🎯 This is the DPO-optimized version of the base model TraVisionLM-base.

When compared to the base model, the DPO version answers questions more accurately, truthfully, and with greater detail.

🤖 What is Direct Preference Optimization (DPO)?

Direct Preference Optimization is a technique used to align a model’s behavior with human preferences. The process works by showing the model several possible answers to a question and training it to favor the response preferred by humans. This leads to more reliable and truthful responses, as the model learns not only from raw data but also from user feedback. DPO helps to minimize hallucinations and improves the quality and accuracy of the model’s answers.

🚀 Model demo: TRaVisionLM-DPO-Demo

📚 Visual Language Model DPO Training Notebook: Colab Notebook

Model Description

Developed by: ucsahin
Model type: Image-Text-to-Text
Language(s) (NLP): Turkish
License: Apache license 2.0

English

🎉 Introducing TraVisionLM: The First of Its Kind! 🚀

🌟 This is a very fast and small (only 875M parameters) visual language model on Hugging Face that responds to Turkish instructions given an image input! 🌟

✨ Developed compatible with the Transformers library, TRaVisionLM is a breeze to load, fine-tune, and use for lightning-fast inferences—all without needing any external libraries! ⚡️

Ready to experience the Turkish visual language model? Let's go! 🇹🇷🖼️🤖

Türkçe

🎉 TraVisionLM: Türünün İlk Örneği! 🚀

🌟 Çok hızlı ve küçük boyutlu (sadece 875M parametre) Türkçe görsel dil modeli! Bir görüntü ve Türkçe talimat verildiğinde Türkçe yanıt üretir! 🌟

✨ Transformers kütüphanesi ile uyumlu olarak geliştirilen TraVisionLM modeli ile, yükleme, eğitme ve dış kütüphaneler kullanmadan hızlı sonuçlar almak çok kolay! ⚡️

Türkçe görsel dil modelini deneyimlemeye hazır mısınız?
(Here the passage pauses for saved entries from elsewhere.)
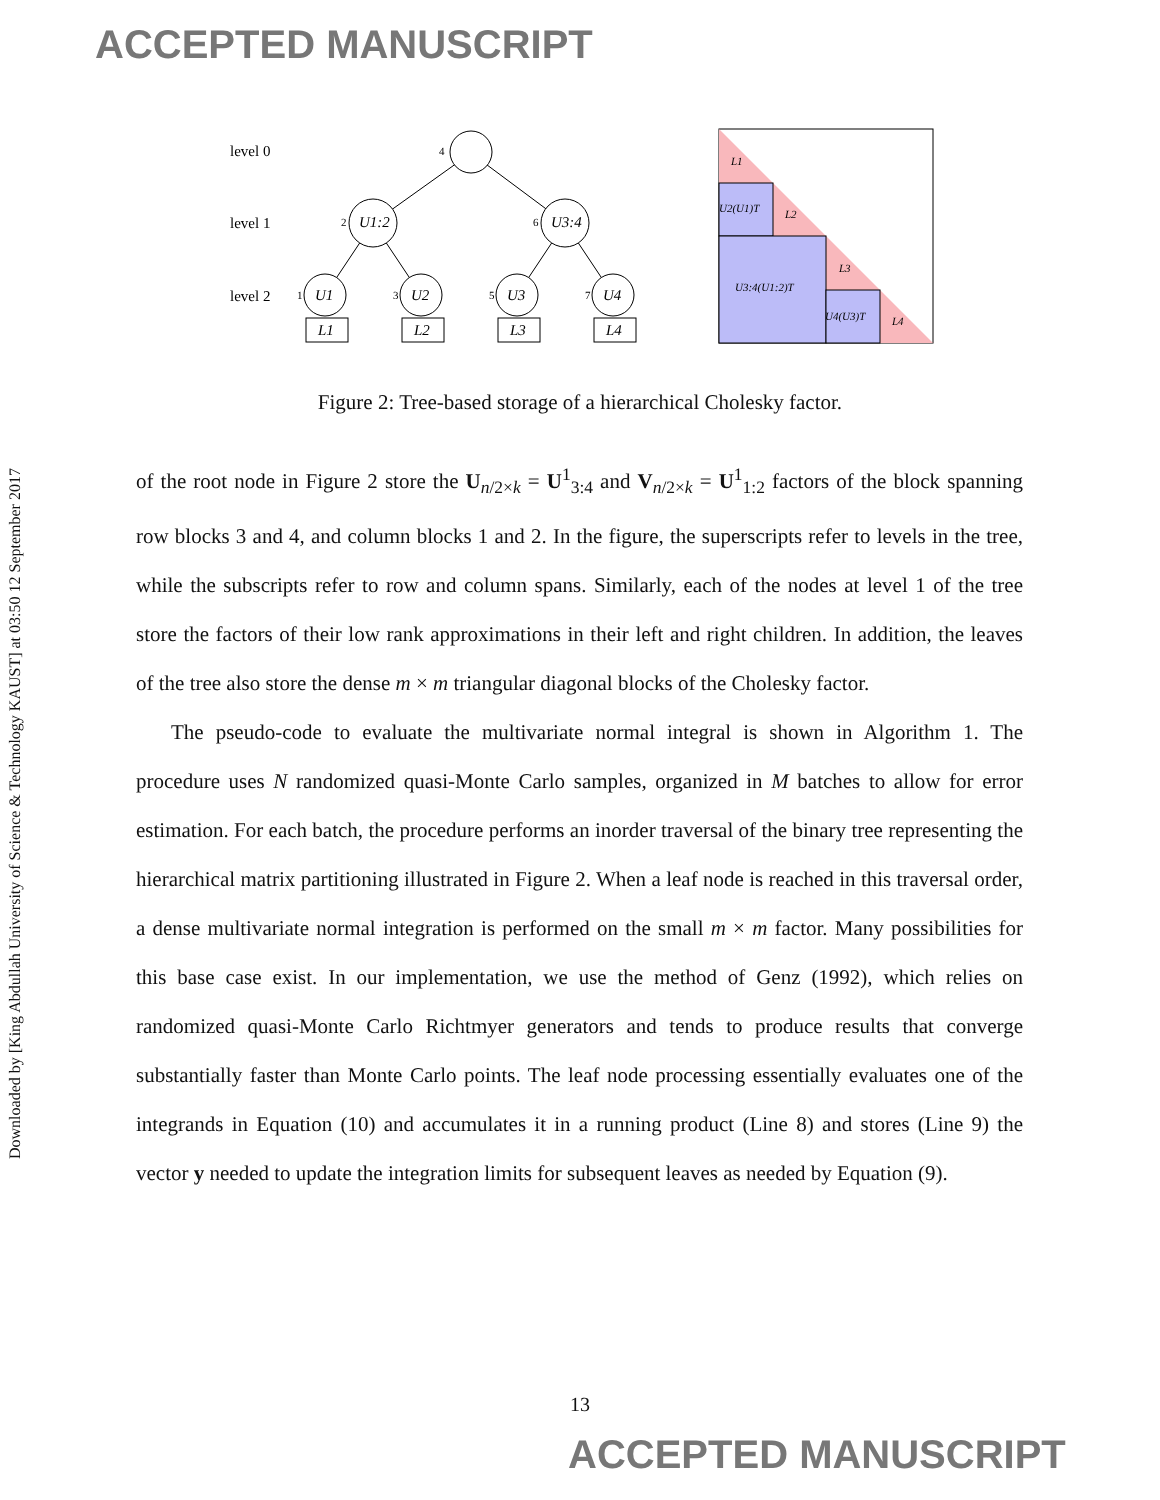ACCEPTED MANUSCRIPT
Downloaded by [King Abdullah University of Science & Technology KAUST] at 03:50 12 September 2017
level 0
level 1
level 2
4
2
6
1
3
5
7
U1:2
U3:4
U1
U2
U3
U4
L1
L2
L3
L4
L1
L2
L3
L4
U2(U1)T
U3:4(U1:2)T
U4(U3)T
Figure 2: Tree-based storage of a hierarchical Cholesky factor.
of the root node in Figure 2 store the U<sub>n/2×k</sub> = U<sup>1</sup><sub>3:4</sub> and V<sub>n/2×k</sub> = U<sup>1</sup><sub>1:2</sub> factors of the block spanning row blocks 3 and 4, and column blocks 1 and 2. In the figure, the superscripts refer to levels in the tree, while the subscripts refer to row and column spans. Similarly, each of the nodes at level 1 of the tree store the factors of their low rank approximations in their left and right children. In addition, the leaves of the tree also store the dense m × m triangular diagonal blocks of the Cholesky factor.
The pseudo-code to evaluate the multivariate normal integral is shown in Algorithm 1. The procedure uses N randomized quasi-Monte Carlo samples, organized in M batches to allow for error estimation. For each batch, the procedure performs an inorder traversal of the binary tree representing the hierarchical matrix partitioning illustrated in Figure 2. When a leaf node is reached in this traversal order, a dense multivariate normal integration is performed on the small m × m factor. Many possibilities for this base case exist. In our implementation, we use the method of Genz (1992), which relies on randomized quasi-Monte Carlo Richtmyer generators and tends to produce results that converge substantially faster than Monte Carlo points. The leaf node processing essentially evaluates one of the integrands in Equation (10) and accumulates it in a running product (Line 8) and stores (Line 9) the vector y needed to update the integration limits for subsequent leaves as needed by Equation (9).
13
ACCEPTED MANUSCRIPT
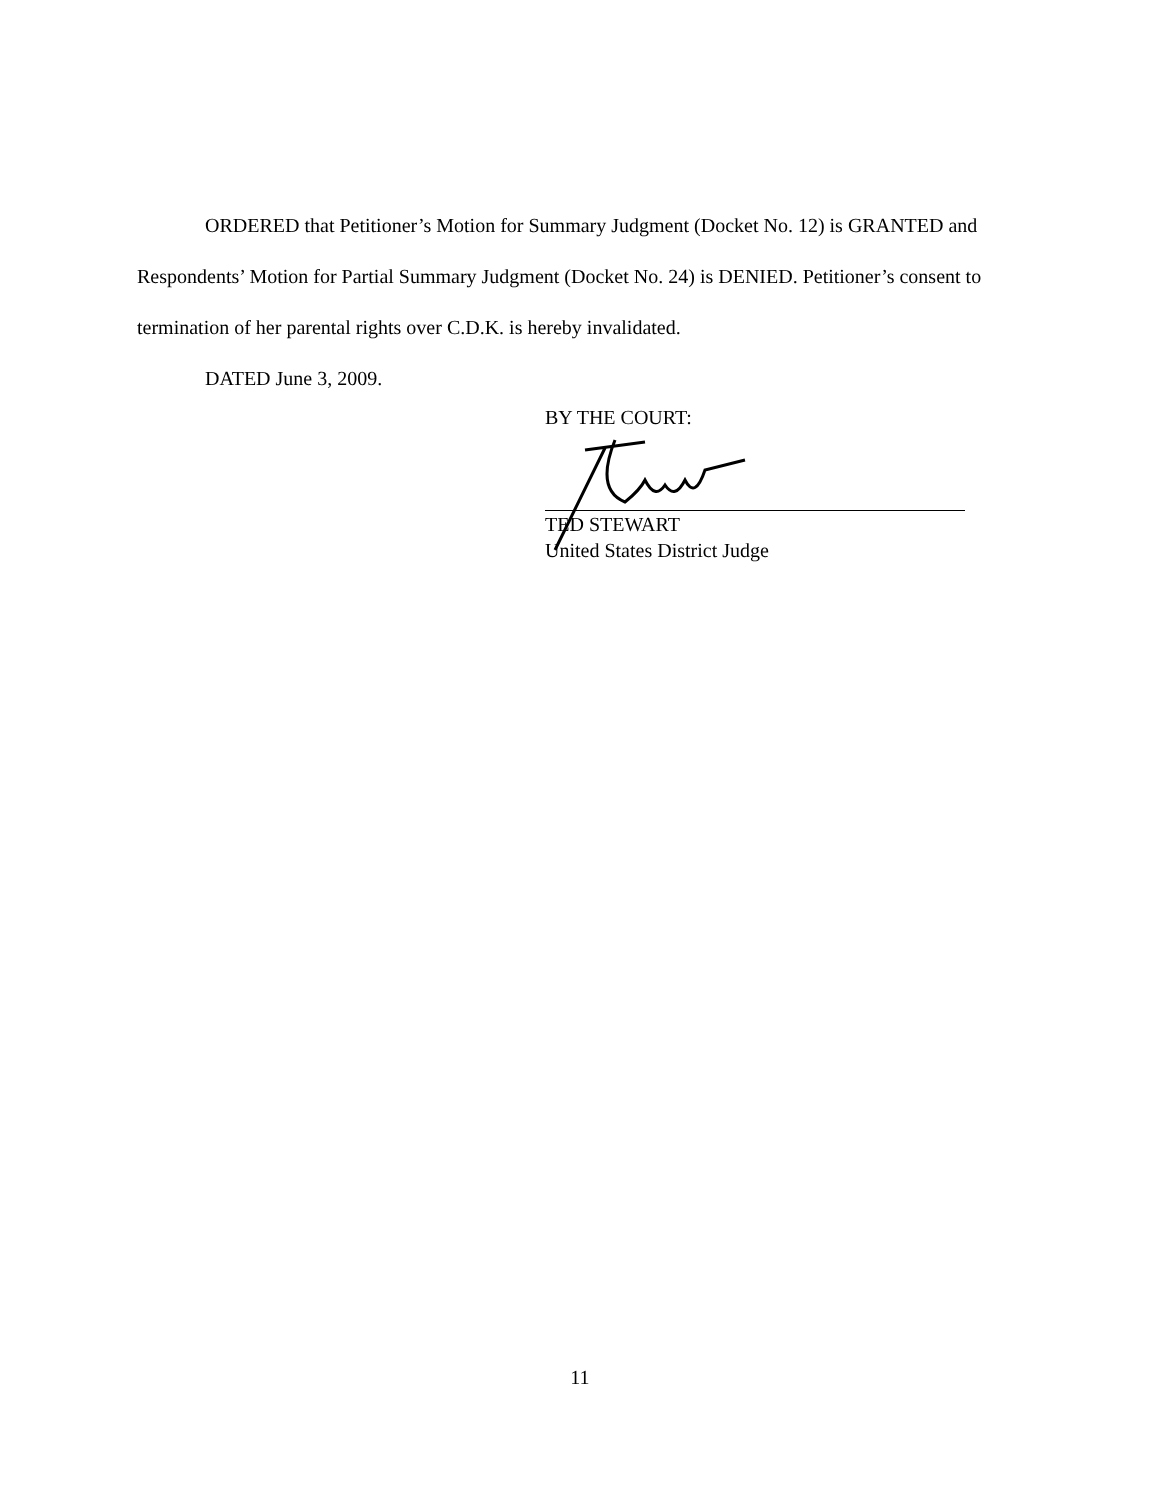ORDERED that Petitioner’s Motion for Summary Judgment (Docket No. 12) is GRANTED and Respondents’ Motion for Partial Summary Judgment (Docket No. 24) is DENIED. Petitioner’s consent to termination of her parental rights over C.D.K. is hereby invalidated.
DATED June 3, 2009.
BY THE COURT:
TED STEWART
United States District Judge
11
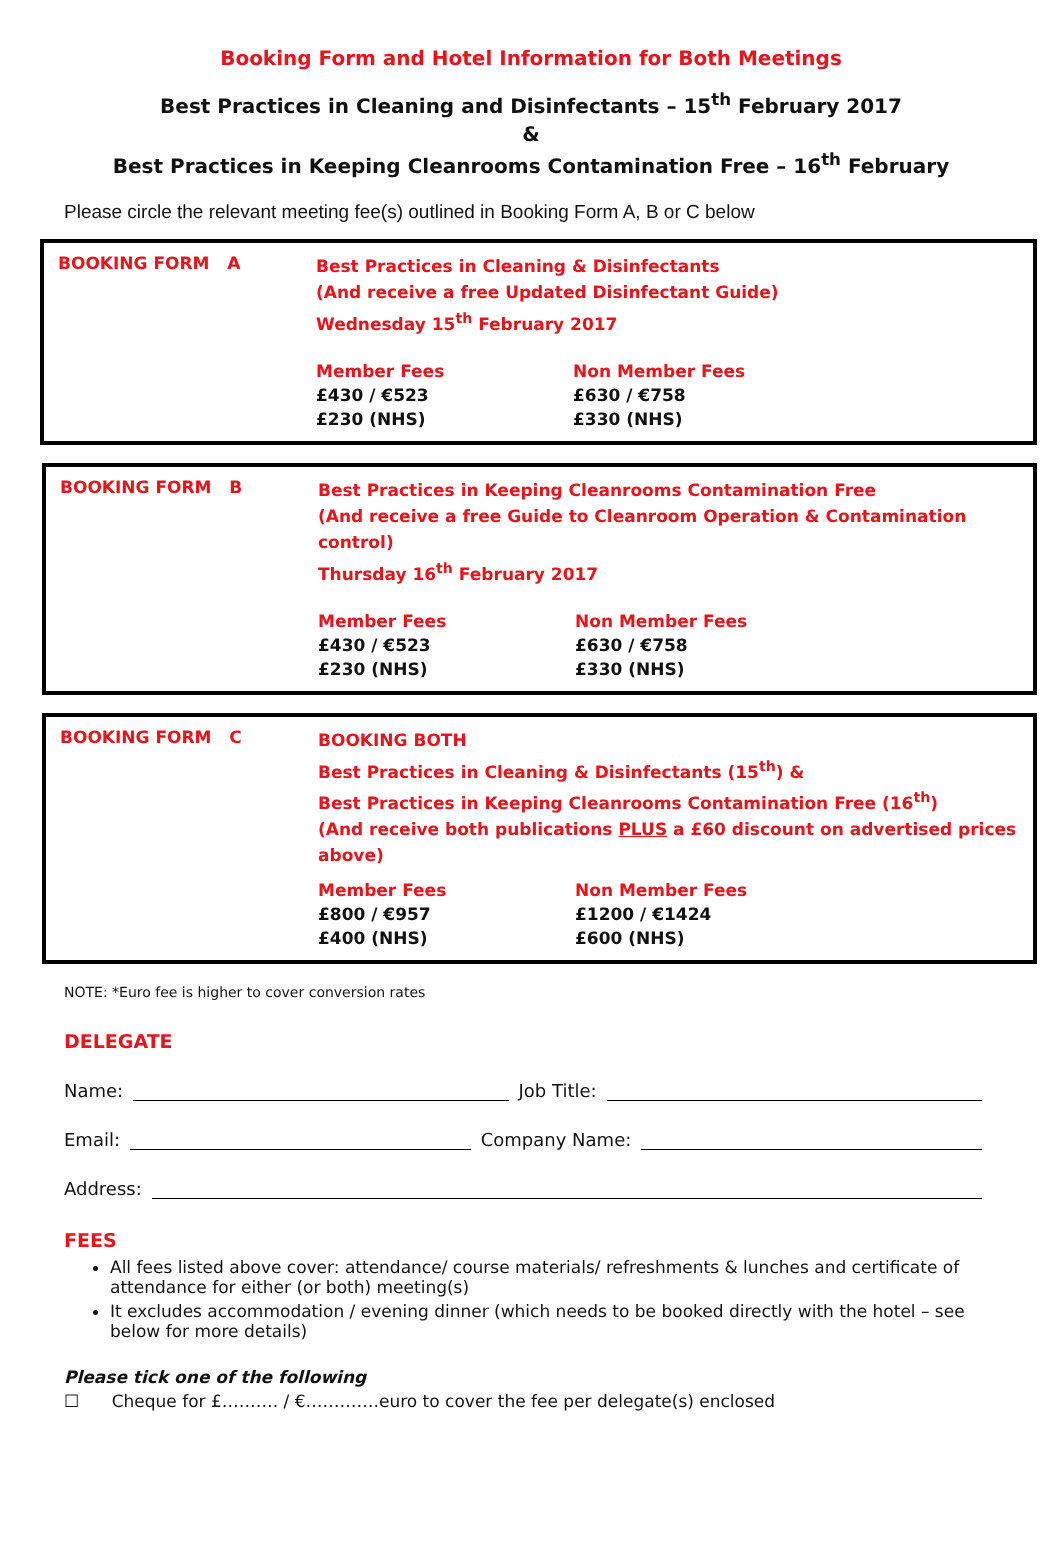Booking Form and Hotel Information for Both Meetings
Best Practices in Cleaning and Disinfectants – 15<sup>th</sup> February 2017
&
Best Practices in Keeping Cleanrooms Contamination Free – 16<sup>th</sup> February
Please circle the relevant meeting fee(s) outlined in Booking Form A, B or C below
BOOKING FORM A
Best Practices in Cleaning & Disinfectants
(And receive a free Updated Disinfectant Guide)
Wednesday 15<sup>th</sup> February 2017
Member Fees
£430 / €523
£230 (NHS)
Non Member Fees
£630 / €758
£330 (NHS)
BOOKING FORM B
Best Practices in Keeping Cleanrooms Contamination Free
(And receive a free Guide to Cleanroom Operation & Contamination control)
Thursday 16<sup>th</sup> February 2017
Member Fees
£430 / €523
£230 (NHS)
Non Member Fees
£630 / €758
£330 (NHS)
BOOKING FORM C
BOOKING BOTH
Best Practices in Cleaning & Disinfectants (15<sup>th</sup>) &
Best Practices in Keeping Cleanrooms Contamination Free (16<sup>th</sup>)
(And receive both publications PLUS a £60 discount on advertised prices above)
Member Fees
£800 / €957
£400 (NHS)
Non Member Fees
£1200 / €1424
£600 (NHS)
NOTE: *Euro fee is higher to cover conversion rates
DELEGATE
Name: Job Title:
Email: Company Name:
Address:
FEES
All fees listed above cover: attendance/ course materials/ refreshments & lunches and certificate of attendance for either (or both) meeting(s)
It excludes accommodation / evening dinner (which needs to be booked directly with the hotel – see below for more details)
Please tick one of the following
☐ Cheque for £………. / €………….euro to cover the fee per delegate(s) enclosed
Hadi başlayalım! 🇹🇷🖼️🤖

How to Get Started with the Model

In Transformers, you can load the model and inference as follows:

IMPORTANT NOTE: TraVisionLM model is not yet integrated natively into the Transformers library. So you need to set trust_remote_code=True when loading the model. It will download the configuration_travisionlm.py, modeling_travisionlm.py and processing_travisionlm.py files from the repo. You can check out the content of these files under the Files and Versions tab and pin the specific versions if you have any concerns regarding malicious code.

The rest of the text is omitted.